Karen Ross, president of the Pemberton Chamber of Commerce, is thrilled that the festival is coming back.

"HUKA and Sunstone are putting on an event that will bring $20 million into the region. These are new dollars, dollars coming from outside the area. There will be people coming from across North America and Europe. All of our members are going to experience the trickle down effect of that money."

Ross, who also owns the local Esso, was offered the opportunity to operate an onsite convenience store. However, the demands of such a venture in terms of staff and time proved too great this year, but it's certainly something she'll entertain next year.

"The festival offers a lot of opportunity to our local business community, but I think for a lot of people this is a year of 'wait and see,'" says the Chamber president. "That said, a lot of our local businesses have already benefitted from the festival. Our restaurants and grocery stores have been feeding the advance staff, local suppliers are being used and our accommodations are booked solid. It's great to see another event like this come to town."

Tourism Pemberton President David Mackenzie concurs.

"We're very excited to get behind this event. This is an amazing opportunity to give Pemberton a global audience," says Mackenzie. "Destination recognition is incredibly valuable. This kind of event makes Tourism Pemberton's job a lot easier."

"When you travel, you're generally asked where you're from. After the last festival when I said Pemberton the response was often 'Oh, the festival..."

Mackenzie says Tourism Pemberton hopes to have its updated marketing videos played on the big screens during lulls in the festival programming to create greater awareness of everything the valley has to offer.

But does anyone really know what to expect over the coming days? Nyal Wilcox, CEO of the Turner Foundation and one of the Sunstone Group principals, does.

"I've been to Hangout and Tortuga and they were both great festivals — both the music and the sites."

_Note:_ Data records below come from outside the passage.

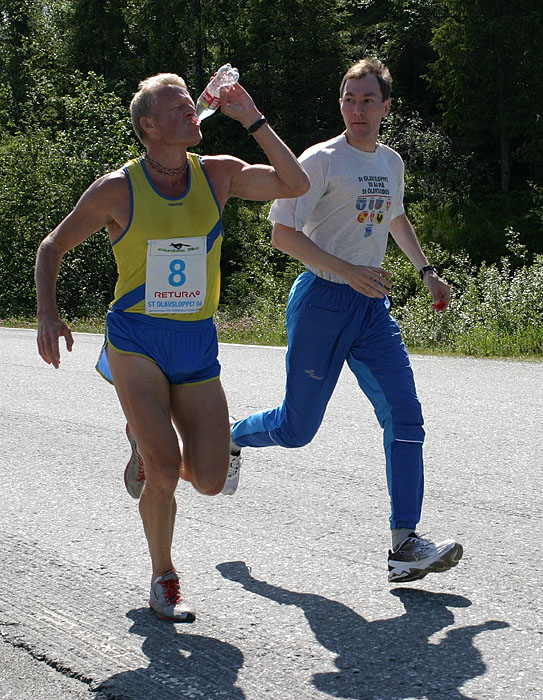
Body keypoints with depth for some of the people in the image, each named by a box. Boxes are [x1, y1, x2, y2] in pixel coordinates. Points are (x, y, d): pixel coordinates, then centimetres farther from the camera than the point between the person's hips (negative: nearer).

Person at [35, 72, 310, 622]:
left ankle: (146, 445, 32)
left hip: (197, 344, 3)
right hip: (136, 339, -3)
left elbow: (295, 185, -8)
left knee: (209, 480, -3)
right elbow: (53, 246, 4)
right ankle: (163, 580, 10)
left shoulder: (217, 175, 1)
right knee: (165, 470, -17)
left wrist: (252, 120, -11)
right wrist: (47, 314, -10)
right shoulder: (117, 189, -7)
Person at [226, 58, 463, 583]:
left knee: (404, 416, -8)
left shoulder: (391, 162, 11)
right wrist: (348, 272, -24)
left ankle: (405, 545, -8)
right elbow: (282, 233, -15)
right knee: (297, 428, 3)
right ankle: (228, 437, 35)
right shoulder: (321, 160, -10)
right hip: (322, 303, -6)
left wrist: (425, 270, 24)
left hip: (373, 307, 6)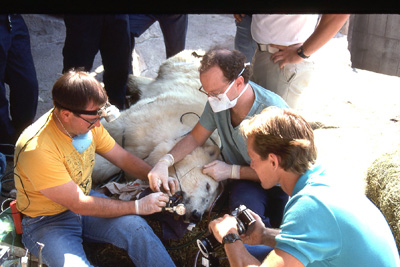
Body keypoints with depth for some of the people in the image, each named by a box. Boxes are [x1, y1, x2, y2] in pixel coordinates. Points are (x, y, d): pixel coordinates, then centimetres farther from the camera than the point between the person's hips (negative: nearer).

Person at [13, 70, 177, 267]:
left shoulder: (88, 123, -10)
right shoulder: (37, 149, -30)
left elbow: (123, 157, 6)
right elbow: (79, 204, -25)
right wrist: (137, 206, -21)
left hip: (84, 199, 6)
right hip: (47, 221, -5)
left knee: (137, 228, -19)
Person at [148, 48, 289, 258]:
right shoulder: (218, 101, -13)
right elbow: (195, 137, 3)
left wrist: (232, 171, -14)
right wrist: (165, 161, -15)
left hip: (278, 185, -3)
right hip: (242, 180, 3)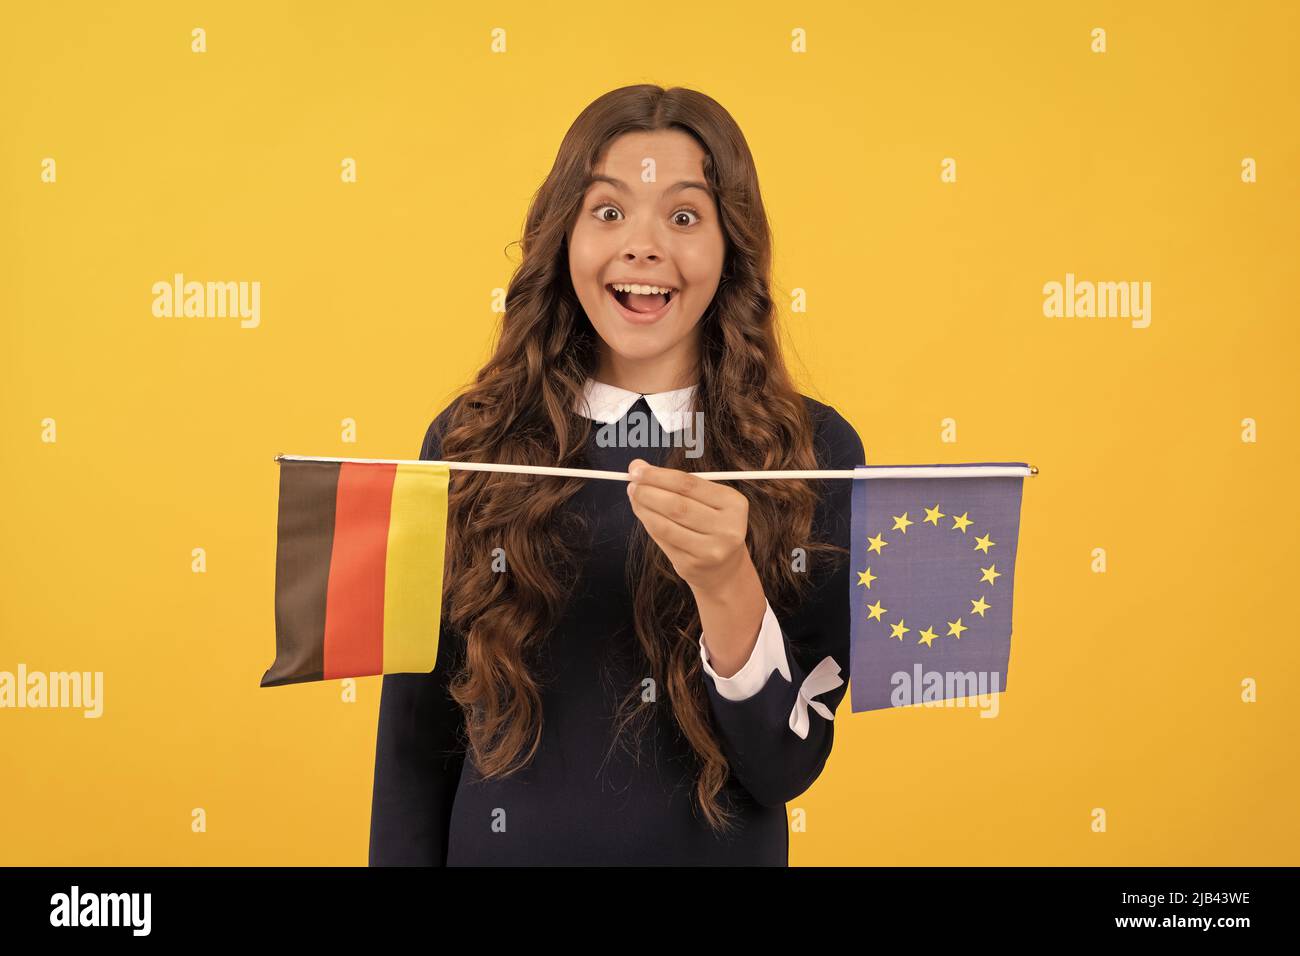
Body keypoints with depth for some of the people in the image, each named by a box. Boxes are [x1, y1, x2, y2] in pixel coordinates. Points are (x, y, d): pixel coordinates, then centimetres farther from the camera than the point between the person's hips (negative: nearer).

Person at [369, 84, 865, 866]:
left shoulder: (817, 453, -10)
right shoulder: (468, 442, -8)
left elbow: (786, 768, -13)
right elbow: (416, 732, -3)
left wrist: (728, 588, -27)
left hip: (719, 848, 0)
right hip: (498, 845, 1)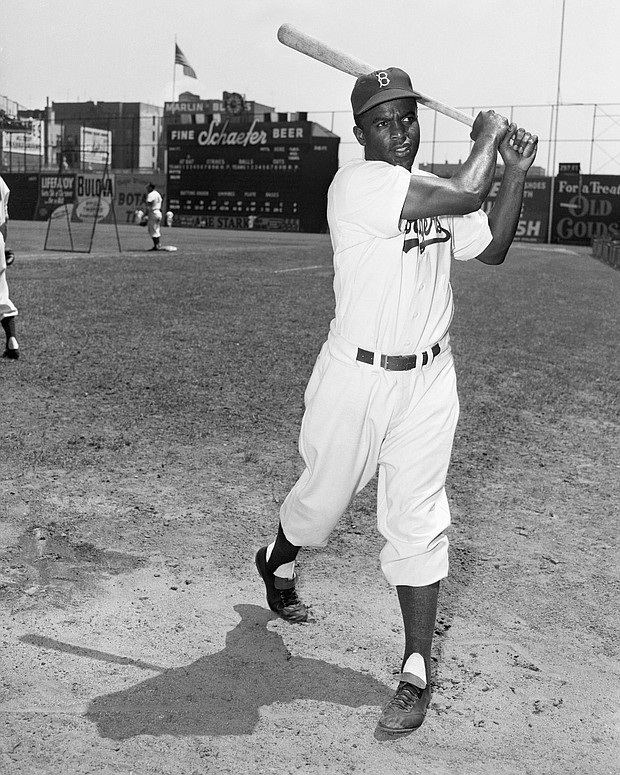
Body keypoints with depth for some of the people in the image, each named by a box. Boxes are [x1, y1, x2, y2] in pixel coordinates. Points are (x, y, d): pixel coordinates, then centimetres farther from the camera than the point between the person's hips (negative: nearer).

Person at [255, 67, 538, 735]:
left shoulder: (432, 190, 9)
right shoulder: (357, 184, -16)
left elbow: (491, 249, 13)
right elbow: (464, 194, -24)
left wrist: (515, 171, 5)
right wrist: (487, 135, -6)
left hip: (428, 379, 5)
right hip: (355, 378, -4)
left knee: (417, 520, 3)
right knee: (323, 497, 14)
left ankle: (418, 669, 12)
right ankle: (277, 561, 49)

The Sunstone Group, which is acting as the landlord for the festival, has been working to ensure that Pemberton is another one of those great sites. The land developer cum festival partner has poured more than $1 million into remediating the festival grounds. Access roads have been created throughout the area, an extensive irrigation system is in place resulting in an expanse of thick, green grass, and camper parking has improved dramatically with the addition of the Kwetsa7 lands.

"We've put a lot of money upfront to improve the site from creating additional roads to dust control measure," says Wilcox. "We're not here for one-year, we're here for a multi-year run, it's like any investment, you hope to recover it over time."

Wilcox acknowledges that in the first year of the event there will be mistakes, but he hopes people will be willing to give them a chance so the festival can come back even better next year. His suggestion for locals is to plan ahead, doing tasks such as grocery shopping before the festival, as moving around town will naturally be more difficult with extra visitors.

Wilcox's other piece of advice: "Find the time to come out and enjoy this world-class event that's right on your doorstep."

It's impossible to say whether or not the Pemberton Music Festival will live up to HUKA's CEO's claim that it will be the best festival in Canada this year. Ditto on whether local players' expectation will be met. What is known is that an event that a small community has been clamouring will return, albeit under a new banner with a new style. It will feature bands than span the last four decades. It will also have an open-sided dance tent, a waterslide and Blondie. And that says summer fun... so bring it on! Viva la festivale!